Reinforcement Learning

Reinforcement learning is a type of machine learning in which software agents are trained to take actions in a given environment to maximize a cumulative reward.

--

Markov Decision Process - Components

A Markov Decision process is a mathematical formalism that we will use to implement reinforcement learning. The relevant components of this formalism are the state space, action space, transition probabilities, and rewards.

--

State Space

The exhaustive set of possible states that a process can be in. Generally known a priori.

--

Action Space

The exhaustive set of possible actions that can be taken (to influence the likelihood of transition between states). Generally known a priori.

--

Transition Probabilities

The probabilities of transitioning between the various states given actions taken (specifically, a tensor, P, such that P_ijk = probabilitiy of going from state i to state k given action j). Generally not known a priori.

--

Rewards

The rewards associated with occupying each state. Generally not known a priori.

--

Markov Decision Process - Objectives

We are interested in understanding these elements in order to develop a policy; the set of actions we will take in each state.

Our goal is to determine a policy which produces the greatest possible cumulative rewards.

--

Using Data

--

Objectives

Our goal is to learn the transition probabilities and the rewards (and build a policy based on these rewards).

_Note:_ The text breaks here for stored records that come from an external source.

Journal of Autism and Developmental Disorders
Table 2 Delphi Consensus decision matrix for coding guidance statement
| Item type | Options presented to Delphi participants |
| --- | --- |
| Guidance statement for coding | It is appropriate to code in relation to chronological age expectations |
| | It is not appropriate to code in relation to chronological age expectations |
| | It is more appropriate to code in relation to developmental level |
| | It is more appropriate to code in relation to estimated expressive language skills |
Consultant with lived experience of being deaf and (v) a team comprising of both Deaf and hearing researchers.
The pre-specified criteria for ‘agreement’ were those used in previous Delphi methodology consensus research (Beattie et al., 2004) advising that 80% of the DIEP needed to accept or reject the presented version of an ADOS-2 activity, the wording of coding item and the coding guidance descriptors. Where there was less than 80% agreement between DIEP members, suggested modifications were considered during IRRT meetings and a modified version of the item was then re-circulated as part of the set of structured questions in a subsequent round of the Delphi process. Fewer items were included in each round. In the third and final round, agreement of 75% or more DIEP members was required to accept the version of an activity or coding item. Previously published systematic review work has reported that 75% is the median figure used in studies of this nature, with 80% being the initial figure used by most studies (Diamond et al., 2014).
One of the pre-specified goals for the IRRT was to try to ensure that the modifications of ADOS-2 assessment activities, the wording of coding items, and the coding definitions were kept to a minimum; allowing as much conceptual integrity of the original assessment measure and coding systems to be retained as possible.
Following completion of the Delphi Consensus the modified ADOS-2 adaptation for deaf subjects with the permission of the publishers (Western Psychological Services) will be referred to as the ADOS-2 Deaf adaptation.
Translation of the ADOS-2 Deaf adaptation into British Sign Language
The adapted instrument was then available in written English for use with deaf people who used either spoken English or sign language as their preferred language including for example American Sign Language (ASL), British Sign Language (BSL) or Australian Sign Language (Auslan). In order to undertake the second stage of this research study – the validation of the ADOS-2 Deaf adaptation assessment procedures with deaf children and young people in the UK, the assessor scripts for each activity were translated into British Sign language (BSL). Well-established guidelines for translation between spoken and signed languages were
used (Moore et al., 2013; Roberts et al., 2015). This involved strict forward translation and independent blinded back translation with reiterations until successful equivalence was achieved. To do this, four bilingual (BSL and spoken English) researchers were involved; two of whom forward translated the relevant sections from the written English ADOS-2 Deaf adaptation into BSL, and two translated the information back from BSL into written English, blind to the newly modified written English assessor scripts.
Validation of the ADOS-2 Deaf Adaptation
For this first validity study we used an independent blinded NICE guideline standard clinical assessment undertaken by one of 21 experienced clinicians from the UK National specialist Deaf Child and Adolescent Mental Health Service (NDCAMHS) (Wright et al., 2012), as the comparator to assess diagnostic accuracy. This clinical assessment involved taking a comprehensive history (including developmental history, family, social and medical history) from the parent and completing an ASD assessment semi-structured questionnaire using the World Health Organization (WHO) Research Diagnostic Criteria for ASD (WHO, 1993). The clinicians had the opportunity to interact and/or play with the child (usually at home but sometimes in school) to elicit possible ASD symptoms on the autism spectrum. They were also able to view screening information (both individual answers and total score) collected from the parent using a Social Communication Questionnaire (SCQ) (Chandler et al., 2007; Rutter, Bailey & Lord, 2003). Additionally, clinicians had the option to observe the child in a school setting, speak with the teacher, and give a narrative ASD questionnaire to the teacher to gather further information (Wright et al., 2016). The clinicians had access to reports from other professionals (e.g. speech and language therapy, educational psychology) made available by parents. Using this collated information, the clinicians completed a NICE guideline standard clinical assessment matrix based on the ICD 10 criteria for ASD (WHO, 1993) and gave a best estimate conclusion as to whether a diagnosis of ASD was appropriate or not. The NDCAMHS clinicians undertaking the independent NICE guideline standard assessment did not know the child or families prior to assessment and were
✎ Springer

We will estimate these values using observed data.

--

Estimating Rewards

R(s) = (total reward we got in state s) / (#times we visited state s)

--

Estimating Transition Probability

P(s, a, s') = (#times we took action a in state s and we went to s') / (#times we took action a in state s)

--

Value Iteration

Value Iteration is an algorithm by which we can use the estimated rewards and transition probabilities to determine an optimal policy.

--

Value Iteration - algorithm

  1. For each state s, initialize V(s) = 0

  2. Repeat until convergence:

For each state, update V(s) = R(s) + max_a∈A SUM_s'∈S(P(s, a, s') * V(s'))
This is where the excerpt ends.